Paul had significantly less stage time than the other finalists. However, let's not underestimate the power of "Maggie May." It was the fourth song of the night, but Paul's solo song nearly everybody around me on their feet. "Maggie May" felt like the moment when the show officially started, despite earlier numbers that featured singers like Pia Toscano and Lauren Alaina.

PIA TOSCANO

Pia has a great voice and Tuesday's concert didn't make me think differently. That said, I'm not sure if she connected with the crowd entirely. I didn't see many people going crazy for her single, "This Time." But vocally, she exceeded my expectations.

THIA MEGIA

When I was leaving the show, I heard somebody say that any singer could have taken Thia Megia's place. I disagree. Thia's concert performances are defined by two adjectives that rarely characterized her on the show: young and fun. It was a wise move to let her sing "Who Says" by Selena Gomez. At best, she'll take the tour experience as an opportunity to learn to loosen up a bit. She's easily on her way.

NAIMA ADEDAPO

Naima, Naima, Naima.
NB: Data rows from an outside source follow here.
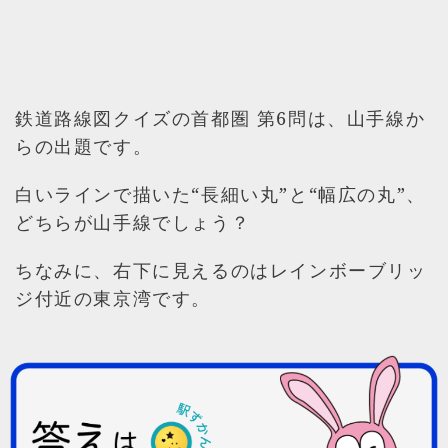
鉄道路線図クイズの首都圏 第6問は、山手線か
らの出題です。
白いラインで描いた“長細い丸”と“幅広の丸”、
どちらが山手線でしょう？
ちなみに、右下に見えるのはレインボーブリッ
ジ付近の東京湾です。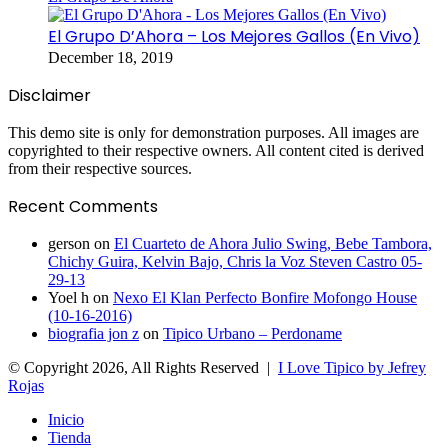
El Grupo D’Ahora – Los Mejores Gallos (En Vivo)
December 18, 2019
Disclaimer
This demo site is only for demonstration purposes. All images are
copyrighted to their respective owners. All content cited is derived
from their respective sources.
Recent Comments
gerson
on
El Cuarteto de Ahora Julio Swing, Bebe Tambora,
Chichy Guira, Kelvin Bajo, Chris la Voz Steven Castro 05-
29-13
Yoel h
on
Nexo El Klan Perfecto Bonfire Mofongo House
(10-16-2016)
biografia jon z
on
Tipico Urbano – Perdoname
© Copyright 2026, All Rights Reserved |
I Love Tipico by Jefrey
Rojas
Inicio
Tienda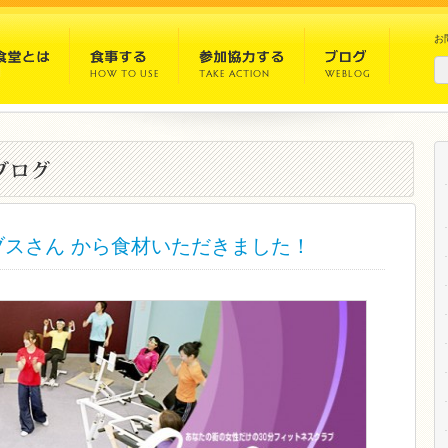
お
ブスさん から食材いただきました！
You're unique and it's hard to argue with uniqueness. Sure, I think her African dancing during a performance of "On the Floor" was one of those moments that some audience members didn't "get." Nonetheless, she offered something genuinely different from a performance standpoint and her vocals didn't sound bad, either.

ONE MORE THING:

If I have to offer a final conclusion, I'll note that the diversity of "Idol" fans never ceases to amaze me. I waited in line with kids, teenagers and older couples. People constantly predict the demise of "Idol," but it's hard to forget the show's specialness when you see the range and depth of its appeal -- during a good season, that is.